• [DESCRIPTION OF THE TASK]:
Quote, without any change, the line that contains "temp<=in2>>data_size*sel;" and all lines that follow it to the end of the data below.

[Text-based design files]
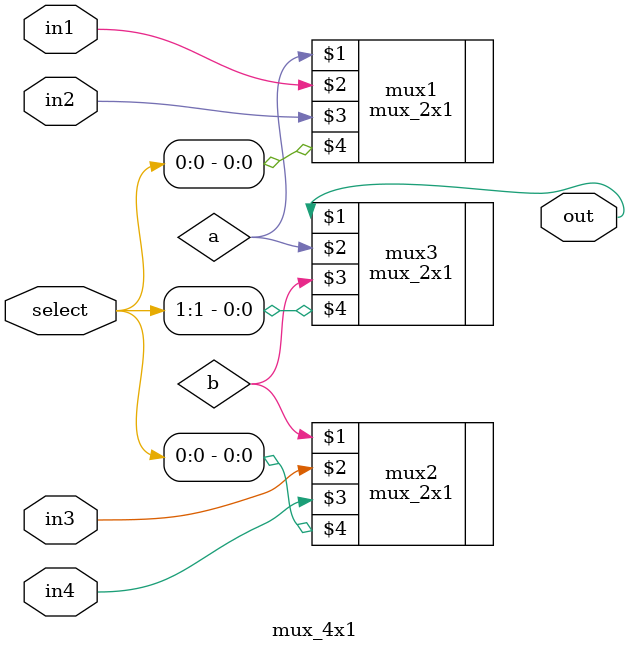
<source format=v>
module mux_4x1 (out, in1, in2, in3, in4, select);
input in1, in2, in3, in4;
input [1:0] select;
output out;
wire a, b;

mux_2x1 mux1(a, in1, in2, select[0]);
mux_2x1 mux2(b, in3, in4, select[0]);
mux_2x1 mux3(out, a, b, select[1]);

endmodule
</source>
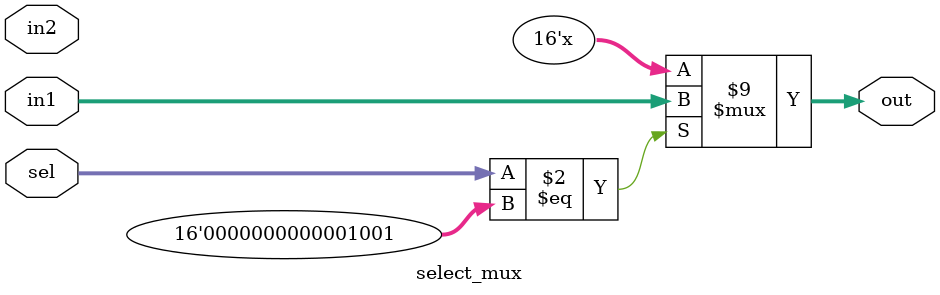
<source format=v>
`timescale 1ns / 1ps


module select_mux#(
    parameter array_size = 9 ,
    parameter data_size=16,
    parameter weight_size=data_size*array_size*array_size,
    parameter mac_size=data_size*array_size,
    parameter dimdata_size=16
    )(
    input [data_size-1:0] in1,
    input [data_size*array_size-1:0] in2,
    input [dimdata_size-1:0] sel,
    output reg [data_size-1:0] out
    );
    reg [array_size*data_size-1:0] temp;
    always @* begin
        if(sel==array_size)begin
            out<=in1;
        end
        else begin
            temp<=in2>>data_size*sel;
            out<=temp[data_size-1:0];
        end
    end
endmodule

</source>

• [RESPONSE BOX]:
            temp<=in2>>data_size*sel;
            out<=temp[data_size-1:0];
        end
    end
endmodule

</source>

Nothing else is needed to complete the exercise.